In this regard, investment in education as a policy lever is particularly important. This is to ensure that end users, individuals interacting with AI (as data subjects, customers, or even persons incidentally affected by the use of AI by organizations or developers) are in a position to request or implement safeguards.

But equally, this suggests that one potential future area of legislative intervention could well be the development of legislation aimed at promoting accountability and remedies for the public, benchmarked to evolving standards that emerge from the current state of AI governance.

That said, it's essential to consider Singapore's 'price-taker' status, as mentioned earlier. With the imperative to foster the growth of the AI development ecosystem, it remains an important part of Singapore's policy to ensure that its approach to AI governance does not prematurely stifle interest in the country as a place where innovation and adoption of AI are encouraged.

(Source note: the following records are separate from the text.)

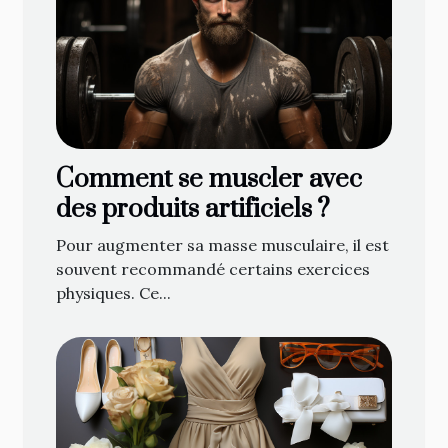
Comment se muscler avec
des produits artificiels ?
Pour augmenter sa masse musculaire, il est
souvent recommandé certains exercices
physiques. Ce...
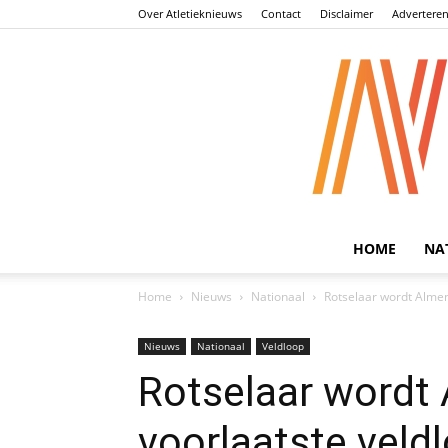
Over Atletieknieuws
Contact
Disclaimer
Advertere
HOME
NA
Home
Nieuws
Nationaal
Rotselaar wordt Almen
Nieuws
Nationaal
Veldloop
Rotselaar wordt
voorlaatste veldl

Determining when legislative intervention is necessary is simply a case of finding harm that cannot be sufficiently addressed in existing laws that bear characteristics peculiar or particular to AI and which manifests itself with sufficient gravity and frequency for intervention. This process requires careful consideration.

For the time being, Singapore proceeds with caution and pragmatism, setting itself apart from some larger countries in other parts of the world.